__Task description__
Could you repeat the records shown below exactly as written?

---+---

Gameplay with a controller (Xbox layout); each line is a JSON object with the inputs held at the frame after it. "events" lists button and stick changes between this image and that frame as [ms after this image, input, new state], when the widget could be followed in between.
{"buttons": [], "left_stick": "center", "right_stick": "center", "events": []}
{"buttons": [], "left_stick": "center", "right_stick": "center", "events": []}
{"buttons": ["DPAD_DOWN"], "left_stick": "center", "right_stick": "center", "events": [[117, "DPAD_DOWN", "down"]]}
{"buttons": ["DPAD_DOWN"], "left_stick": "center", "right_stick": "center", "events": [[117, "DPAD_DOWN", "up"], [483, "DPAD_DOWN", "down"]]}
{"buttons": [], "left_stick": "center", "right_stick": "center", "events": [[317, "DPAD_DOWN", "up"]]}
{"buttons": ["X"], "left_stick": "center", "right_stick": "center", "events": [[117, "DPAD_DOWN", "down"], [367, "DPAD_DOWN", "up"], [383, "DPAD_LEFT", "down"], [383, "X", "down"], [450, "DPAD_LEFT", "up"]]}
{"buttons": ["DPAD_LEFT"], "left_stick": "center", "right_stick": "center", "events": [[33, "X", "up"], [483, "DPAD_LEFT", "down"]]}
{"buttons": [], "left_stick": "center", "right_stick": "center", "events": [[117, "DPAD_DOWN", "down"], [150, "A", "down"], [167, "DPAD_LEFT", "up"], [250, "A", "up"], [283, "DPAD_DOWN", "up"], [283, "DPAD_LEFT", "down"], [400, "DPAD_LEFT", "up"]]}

---+---

__Solution to this exercise__
Gameplay with a controller (Xbox layout); each line is a JSON object with the inputs held at the frame after it. "events" lists button and stick changes between this image and that frame as [ms after this image, input, new state], when the widget could be followed in between.
{"buttons": [], "left_stick": "center", "right_stick": "center", "events": []}
{"buttons": [], "left_stick": "center", "right_stick": "center", "events": []}
{"buttons": ["DPAD_DOWN"], "left_stick": "center", "right_stick": "center", "events": [[117, "DPAD_DOWN", "down"]]}
{"buttons": ["DPAD_DOWN"], "left_stick": "center", "right_stick": "center", "events": [[117, "DPAD_DOWN", "up"], [483, "DPAD_DOWN", "down"]]}
{"buttons": [], "left_stick": "center", "right_stick": "center", "events": [[317, "DPAD_DOWN", "up"]]}
{"buttons": ["X"], "left_stick": "center", "right_stick": "center", "events": [[117, "DPAD_DOWN", "down"], [367, "DPAD_DOWN", "up"], [383, "DPAD_LEFT", "down"], [383, "X", "down"], [450, "DPAD_LEFT", "up"]]}
{"buttons": ["DPAD_LEFT"], "left_stick": "center", "right_stick": "center", "events": [[33, "X", "up"], [483, "DPAD_LEFT", "down"]]}
{"buttons": [], "left_stick": "center", "right_stick": "center", "events": [[117, "DPAD_DOWN", "down"], [150, "A", "down"], [167, "DPAD_LEFT", "up"], [250, "A", "up"], [283, "DPAD_DOWN", "up"], [283, "DPAD_LEFT", "down"], [400, "DPAD_LEFT", "up"]]}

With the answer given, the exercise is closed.